PROMPT
Repeat exactly the lines that run from the start of the records below to the line with "right eye: (282, 158)", including both of those lines but not the pictures.

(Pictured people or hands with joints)
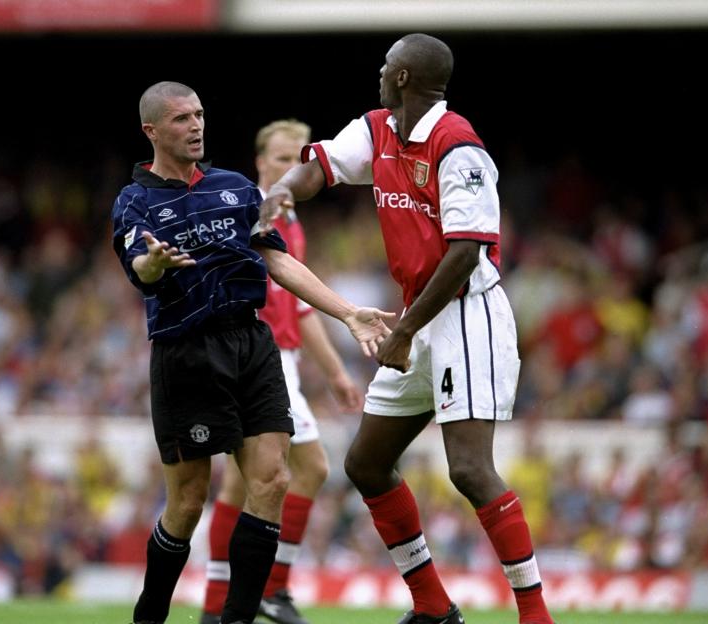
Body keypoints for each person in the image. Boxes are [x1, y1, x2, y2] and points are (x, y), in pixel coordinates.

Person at [259, 34, 555, 624]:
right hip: (418, 317)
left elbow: (466, 252)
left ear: (402, 77)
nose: (379, 70)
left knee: (469, 469)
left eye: (386, 64)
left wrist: (402, 332)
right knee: (366, 463)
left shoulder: (458, 146)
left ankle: (535, 614)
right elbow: (319, 169)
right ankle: (433, 606)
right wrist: (281, 194)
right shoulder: (379, 130)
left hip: (466, 314)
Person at [112, 81, 394, 624]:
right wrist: (154, 265)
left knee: (274, 480)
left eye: (199, 115)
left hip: (251, 342)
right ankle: (149, 616)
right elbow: (139, 269)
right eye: (181, 119)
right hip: (186, 352)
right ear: (152, 131)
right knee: (188, 502)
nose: (196, 126)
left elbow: (278, 261)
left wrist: (347, 312)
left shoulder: (235, 188)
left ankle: (237, 618)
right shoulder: (135, 201)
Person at [199, 120, 362, 624]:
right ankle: (273, 588)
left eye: (300, 160)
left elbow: (301, 309)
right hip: (258, 359)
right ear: (260, 162)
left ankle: (215, 607)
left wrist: (335, 372)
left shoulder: (290, 223)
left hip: (276, 358)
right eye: (282, 158)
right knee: (310, 468)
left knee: (238, 486)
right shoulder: (249, 211)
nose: (292, 168)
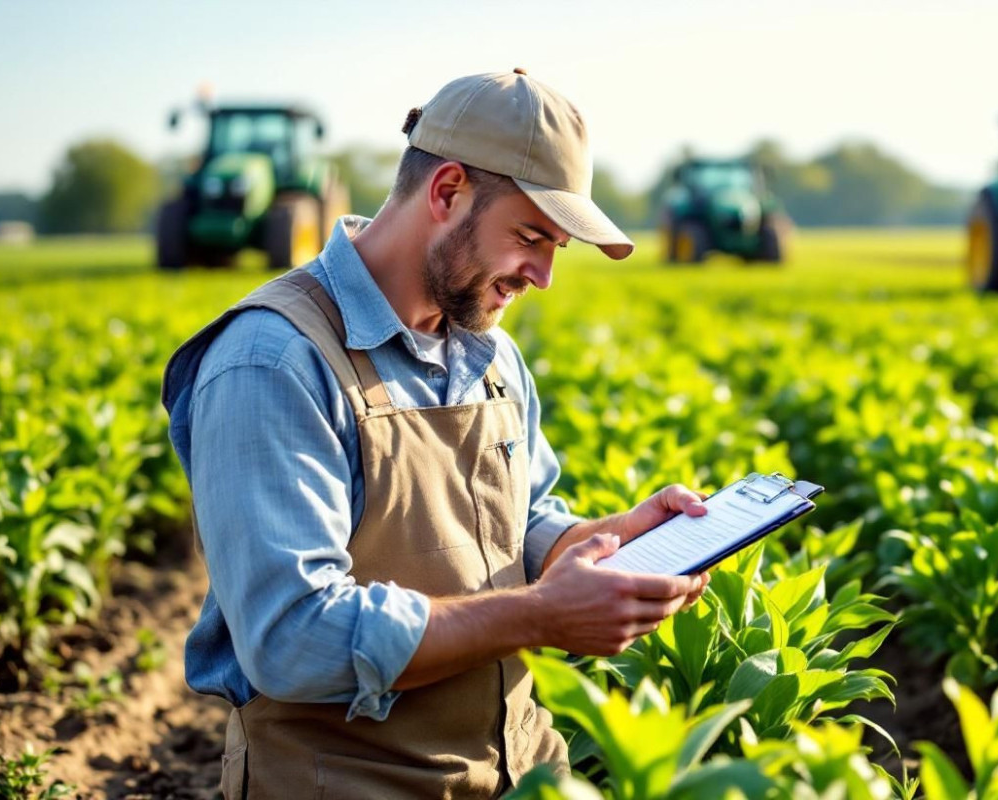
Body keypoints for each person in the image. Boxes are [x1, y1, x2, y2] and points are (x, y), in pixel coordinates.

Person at [161, 69, 711, 799]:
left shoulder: (491, 355)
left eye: (557, 249)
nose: (543, 275)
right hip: (349, 782)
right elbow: (291, 637)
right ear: (447, 191)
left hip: (522, 769)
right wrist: (542, 615)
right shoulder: (273, 360)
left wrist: (610, 541)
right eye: (530, 236)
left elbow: (522, 524)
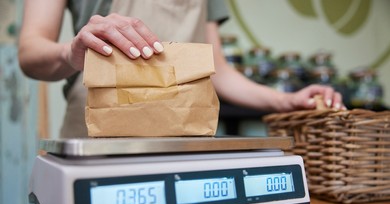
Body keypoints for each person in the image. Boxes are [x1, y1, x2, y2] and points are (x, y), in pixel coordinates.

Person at [18, 0, 344, 138]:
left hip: (185, 140)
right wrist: (69, 52)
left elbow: (217, 69)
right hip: (98, 142)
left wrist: (285, 101)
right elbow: (30, 51)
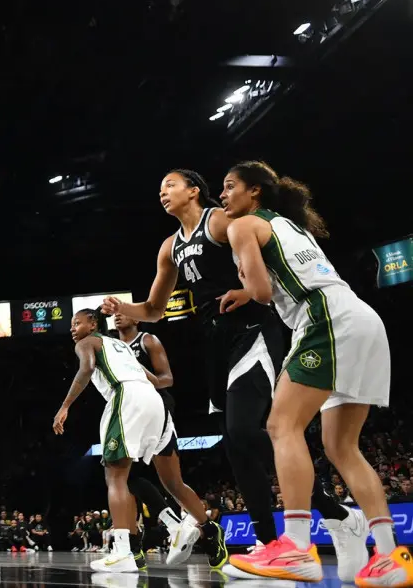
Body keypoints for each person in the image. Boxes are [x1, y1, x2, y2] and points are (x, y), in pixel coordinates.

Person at [101, 169, 368, 574]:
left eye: (170, 185)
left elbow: (270, 250)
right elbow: (154, 310)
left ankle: (329, 511)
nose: (162, 193)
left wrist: (251, 290)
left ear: (194, 190)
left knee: (244, 431)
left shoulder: (223, 221)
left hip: (253, 328)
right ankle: (270, 541)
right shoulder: (169, 247)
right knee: (234, 443)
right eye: (159, 189)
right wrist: (124, 309)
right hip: (215, 342)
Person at [220, 162, 411, 586]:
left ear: (254, 193)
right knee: (342, 446)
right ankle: (389, 557)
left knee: (280, 424)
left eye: (230, 187)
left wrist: (243, 279)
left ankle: (295, 545)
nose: (223, 195)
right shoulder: (289, 226)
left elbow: (263, 292)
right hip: (361, 317)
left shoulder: (242, 227)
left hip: (324, 320)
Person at [53, 308, 174, 573]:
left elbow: (87, 369)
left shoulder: (87, 342)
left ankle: (123, 551)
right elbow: (155, 379)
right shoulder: (120, 344)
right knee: (131, 475)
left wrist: (65, 406)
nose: (73, 329)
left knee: (115, 476)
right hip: (153, 399)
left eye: (77, 323)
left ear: (93, 323)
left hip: (126, 395)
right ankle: (167, 526)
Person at [112, 311, 228, 567]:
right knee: (124, 477)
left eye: (125, 312)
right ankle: (134, 547)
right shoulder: (113, 348)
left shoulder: (147, 340)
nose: (118, 317)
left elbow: (167, 379)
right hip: (129, 410)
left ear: (137, 319)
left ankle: (208, 530)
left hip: (155, 408)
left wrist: (140, 371)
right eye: (115, 314)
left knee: (172, 483)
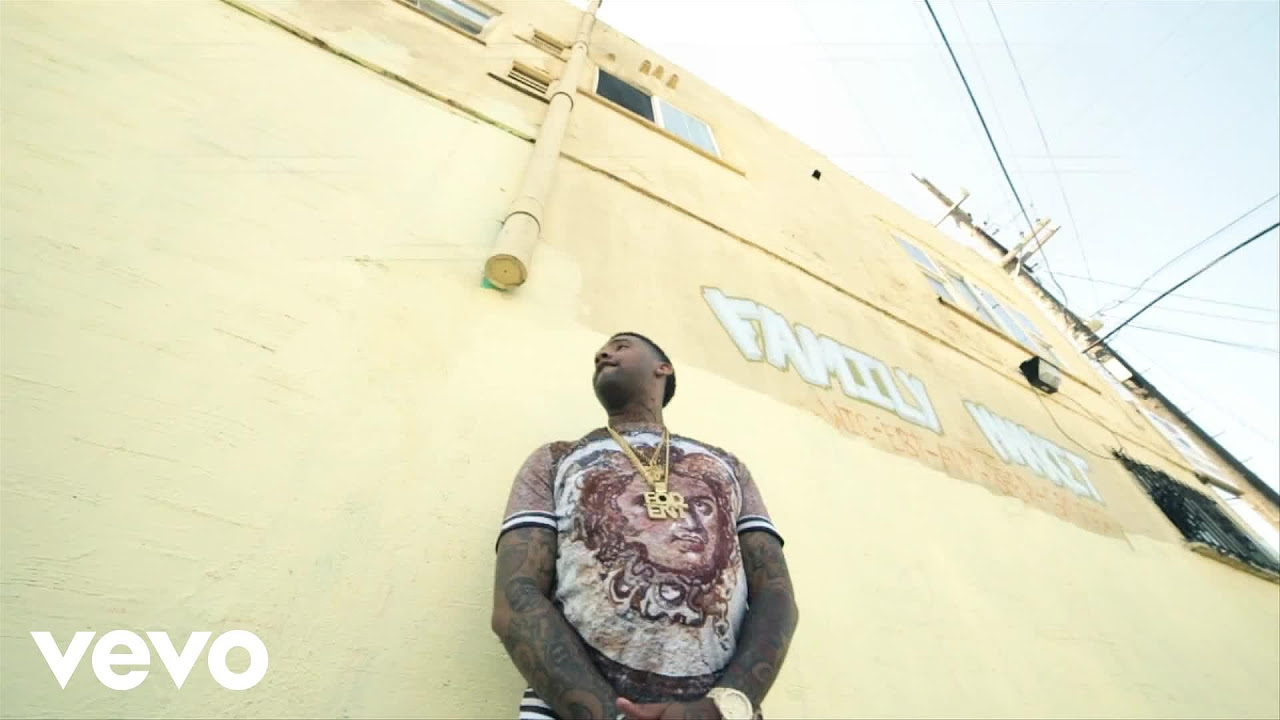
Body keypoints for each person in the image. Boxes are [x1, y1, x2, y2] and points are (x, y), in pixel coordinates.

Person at [491, 332, 800, 720]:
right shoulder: (554, 459)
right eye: (601, 352)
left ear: (663, 369)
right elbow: (515, 596)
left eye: (621, 346)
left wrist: (722, 707)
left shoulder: (728, 466)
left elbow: (776, 595)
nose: (603, 354)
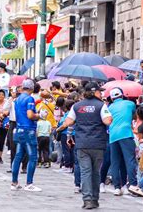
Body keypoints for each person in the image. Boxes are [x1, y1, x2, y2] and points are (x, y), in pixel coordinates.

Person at [57, 82, 113, 210]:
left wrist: (61, 128)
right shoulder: (101, 105)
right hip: (98, 144)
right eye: (100, 91)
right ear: (94, 92)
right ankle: (95, 199)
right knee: (95, 172)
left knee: (86, 172)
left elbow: (68, 121)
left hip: (82, 143)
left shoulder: (77, 106)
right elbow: (107, 121)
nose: (101, 93)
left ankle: (87, 200)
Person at [107, 88, 139, 196]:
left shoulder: (110, 107)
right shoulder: (130, 104)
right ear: (122, 95)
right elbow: (134, 115)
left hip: (113, 136)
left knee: (115, 162)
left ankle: (117, 187)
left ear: (112, 98)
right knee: (129, 160)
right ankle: (133, 185)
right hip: (125, 133)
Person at [11, 79, 42, 192]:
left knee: (18, 156)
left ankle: (14, 182)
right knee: (33, 156)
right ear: (32, 88)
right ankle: (29, 183)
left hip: (19, 129)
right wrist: (39, 115)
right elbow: (30, 115)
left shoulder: (18, 99)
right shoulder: (29, 99)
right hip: (28, 130)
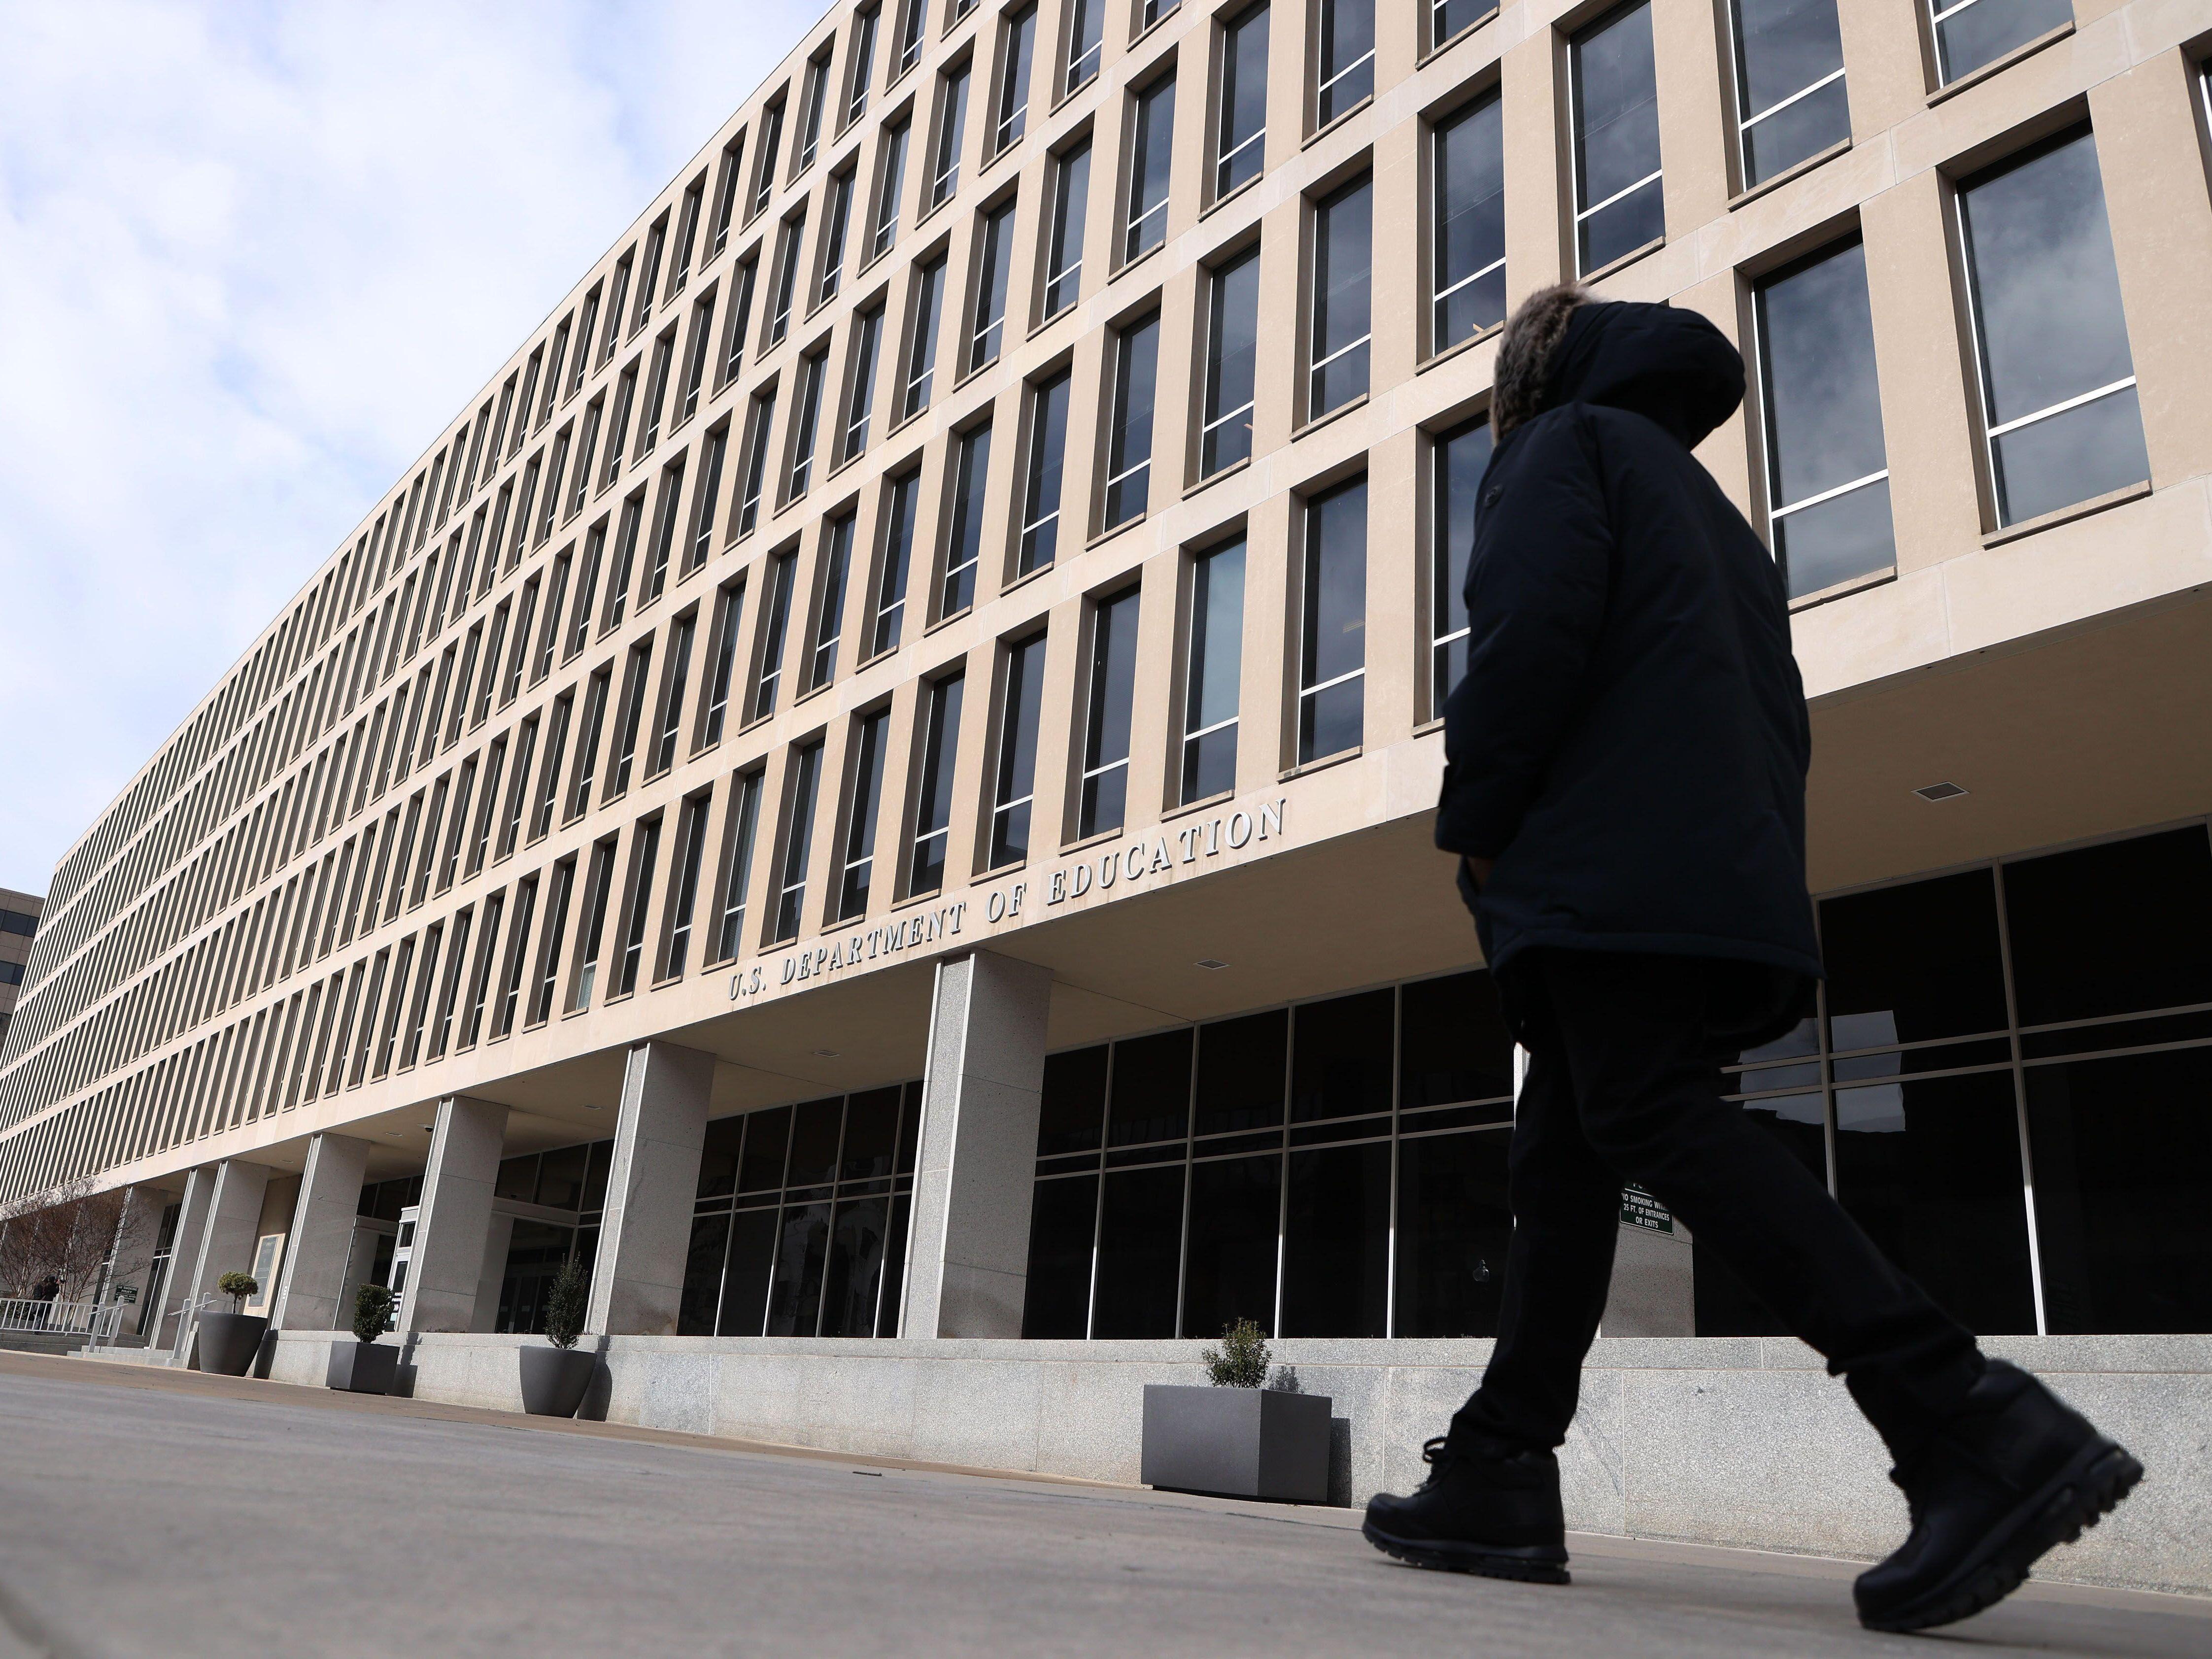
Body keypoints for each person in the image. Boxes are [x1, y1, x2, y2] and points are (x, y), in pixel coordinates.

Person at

RESULT OF THIS EXERCISE
Body keypoints for each person in the image. Boxes are [x1, y1, x2, y2] and points are (x, y), in pixel coordinates.

Person at [259, 34, 555, 624]:
right hip: (418, 317)
left elbow: (466, 252)
left ear: (402, 77)
nose: (379, 70)
left knee: (469, 469)
left eye: (386, 64)
left wrist: (402, 332)
right knee: (366, 463)
left shoulder: (458, 146)
left ankle: (535, 614)
right elbow: (319, 169)
right ankle: (433, 606)
right wrist: (281, 194)
right shoulder: (379, 130)
left hip: (466, 314)
Person at [112, 81, 394, 624]:
right wrist: (154, 265)
left knee: (274, 480)
left eye: (199, 115)
left hip: (251, 342)
right ankle: (149, 616)
right elbow: (139, 269)
right eye: (181, 119)
right hip: (186, 352)
right ear: (152, 131)
right knee: (188, 502)
nose: (196, 126)
left elbow: (278, 261)
left wrist: (347, 312)
left shoulder: (235, 188)
left ankle: (237, 618)
right shoulder: (135, 201)
Person at [199, 120, 362, 624]:
right ankle: (273, 588)
left eye: (300, 160)
left elbow: (301, 309)
right hip: (258, 359)
right ear: (260, 162)
left ankle: (215, 607)
left wrist: (335, 372)
left shoulder: (290, 223)
left hip: (276, 358)
right eye: (282, 158)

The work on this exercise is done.